The ACLU's Nixon/Bush ad made it to center stage this week when reporter Les Kinsolving asked White House Press Secretary Scott McLellan to comment on the key facts in the ad:
KINSOLVING: In a full-page ad in The New York Times, the ACLU quotes the President on April the 20th of 2004 as saying, "When we're talking about chasing down terrorists, we're talking about getting a court order before we do so." And my question: Did the President say that, on that date? And what is your reaction to the ACLU charging that the President, "lied to the American people and broke the law?"
McCLELLAN: A couple of things. I addressed this question previously. The President addressed this question again just the other day. That speech was on the Patriot Act, and the President was talking about roving wire taps in the context of the Patriot Act, so we've already addressed that. ... The ACLU -- this is one of the special interest groups that Democrats in the Senate are trying to appease because they want to weaken and undermine the Patriot Act. The Patriot Act is vital to saving lives, and the President is going to hear about how the Patriot Act has helped save lives. It has also met an important commitment to protect people's civil liberties.
KINSOLVING: Does he --
MR. McCLELLAN: And that's why it's important that it be re-authorized. And Democrats need to set aside politics -- they're putting politics above our nation's security and they need to move forward in the Senate and let it be re-authorized.

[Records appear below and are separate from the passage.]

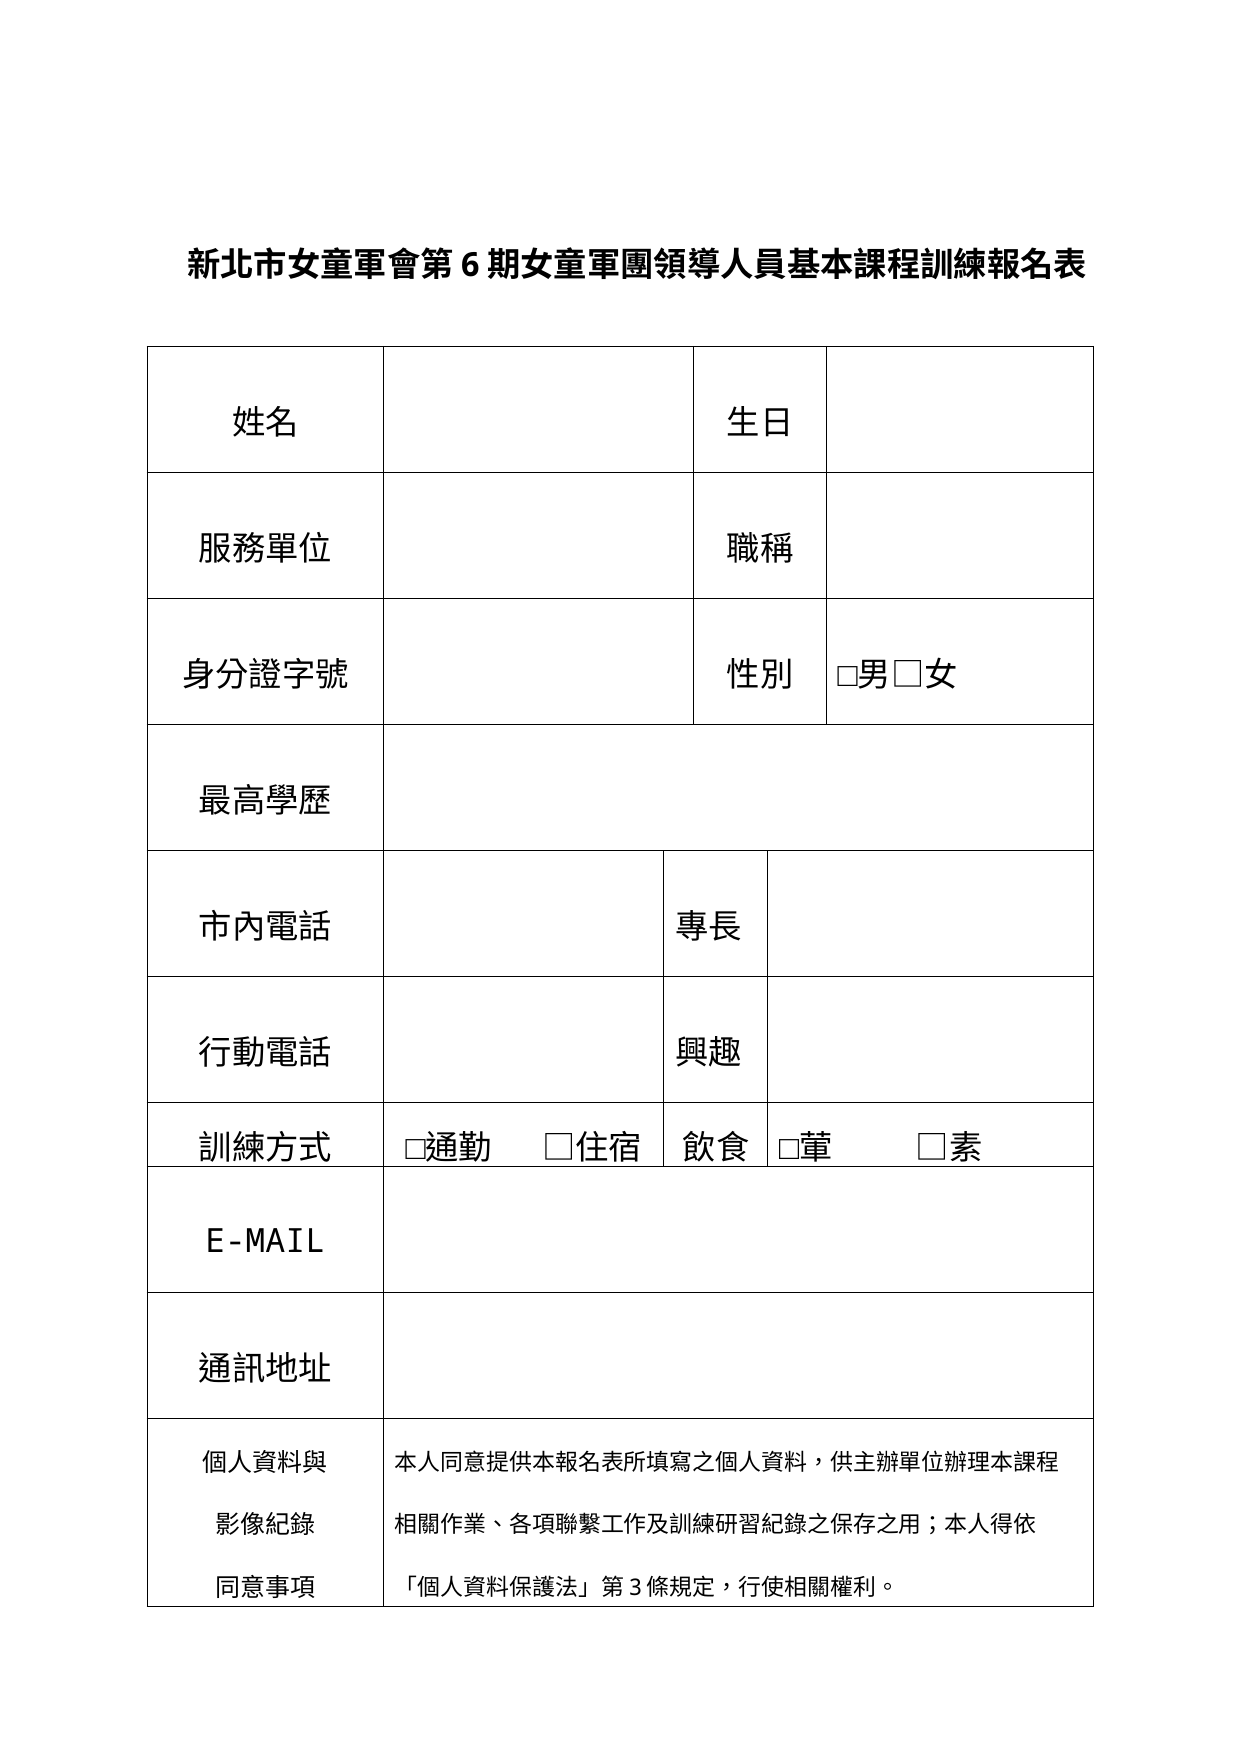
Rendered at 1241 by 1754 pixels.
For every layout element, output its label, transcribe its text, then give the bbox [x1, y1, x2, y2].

table_cell [384, 1167, 1093, 1292]
text 新北市女童軍會第6期女童軍團領導人員基本課程訓練報名表 [75, 221, 1165, 283]
table_cell 個人資料與 影像紀錄 同意事項 [148, 1419, 383, 1606]
table_cell □通勤 □住宿 [384, 1103, 663, 1166]
table_header 生日 [694, 347, 826, 472]
table_cell 身分證字號 [148, 599, 383, 724]
table_cell 本人同意提供本報名表所填寫之個人資料，供主辦單位辦理本課程相關作業、各項聯繫工作及訓練研習紀錄之保存之用；本人得依「個人資料保護法」第3條規定，行使相關權利。 [384, 1419, 1093, 1606]
table_cell 行動電話 [148, 977, 383, 1102]
table_header [384, 347, 693, 472]
table_cell □男□女 [827, 599, 1093, 724]
table_cell [384, 1293, 1093, 1418]
table_cell □葷 □素 [768, 1103, 1093, 1166]
table_cell 飲食 [664, 1103, 767, 1166]
table_cell [384, 977, 663, 1102]
table_cell 專長 [664, 851, 767, 976]
table_cell 通訊地址 [148, 1293, 383, 1418]
table_header 姓名 [148, 347, 383, 472]
table_cell [384, 725, 1093, 850]
table_cell 興趣 [664, 977, 767, 1102]
table_cell 訓練方式 [148, 1103, 383, 1166]
table_cell E-MAIL [148, 1167, 383, 1292]
table_cell [768, 851, 1093, 976]
table_cell 最高學歷 [148, 725, 383, 850]
table_cell [384, 473, 693, 598]
table_header [827, 347, 1093, 472]
table_cell [768, 977, 1093, 1102]
table_cell [384, 851, 663, 976]
table_cell 性別 [694, 599, 826, 724]
table_cell 職稱 [694, 473, 826, 598]
table_cell 服務單位 [148, 473, 383, 598]
table_cell [827, 473, 1093, 598]
table_cell 市內電話 [148, 851, 383, 976]
table_cell [384, 599, 693, 724]
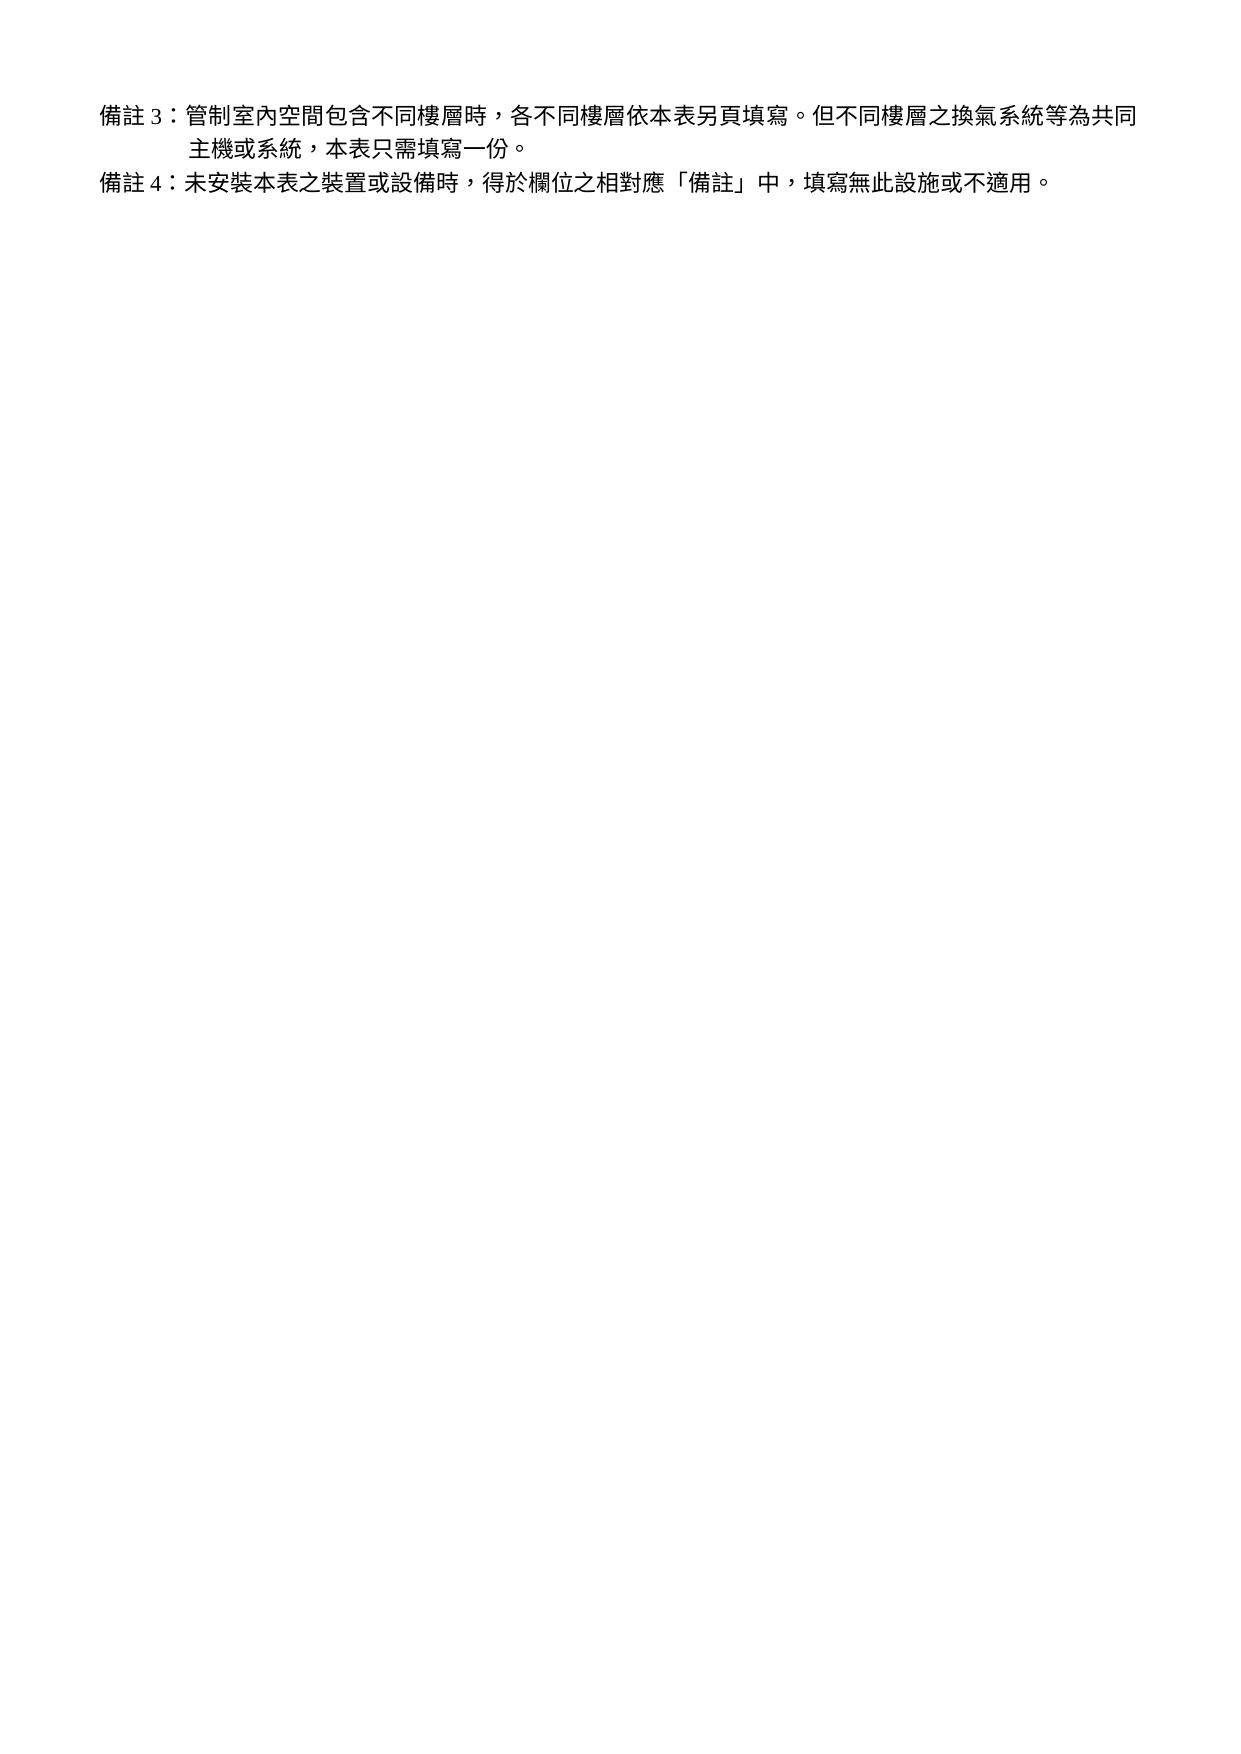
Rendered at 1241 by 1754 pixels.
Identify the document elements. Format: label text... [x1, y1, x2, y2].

text 備註3：管制室內空間包含不同樓層時，各不同樓層依本表另頁填寫。但不同樓層之換氣系統等為共同主機或系統，本表只需填寫一份。 [99, 98, 1141, 164]
text 備註4：未安裝本表之裝置或設備時，得於欄位之相對應「備註」中，填寫無此設施或不適用。 [99, 164, 1141, 198]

KINSOLVING: Doesn't he think the ACLU is very irresponsible?
MR. McCLELLAN: Well, I think some of the statements that they make -- that they are making sure are.
(Full transcript of the Tuesday press conference.)
The ACLU weren't the only ones plumbing the Nixon comparison this week. Watergate figure John Dean, former counsel to President Nixon, wrote that "Bush may have outdone Nixon" with the scope of his spying. "Nixon's illegal surveillance was limited," Dean said in a Findlaw article, continuing:
... Bush's, it is developing, may be extraordinarily broad in scope. First reports indicated that NSA was only monitoring foreign calls, originating either in the USA or abroad, and that no more than 500 calls were being covered at any given time. But later reports have suggested that NSA is "data mining" literally millions of calls - and has been given access by the telecommunications companies to "switching" stations through which foreign communications traffic flows.
Dean also links to a lengthy book review by Georgetown law Professor David Cole, which neatly ties the NSA scandal into its rebuttal of Berkeley Professor John Yoo and his book's argument for virtually unlimited presidential authority in war and foreign relations.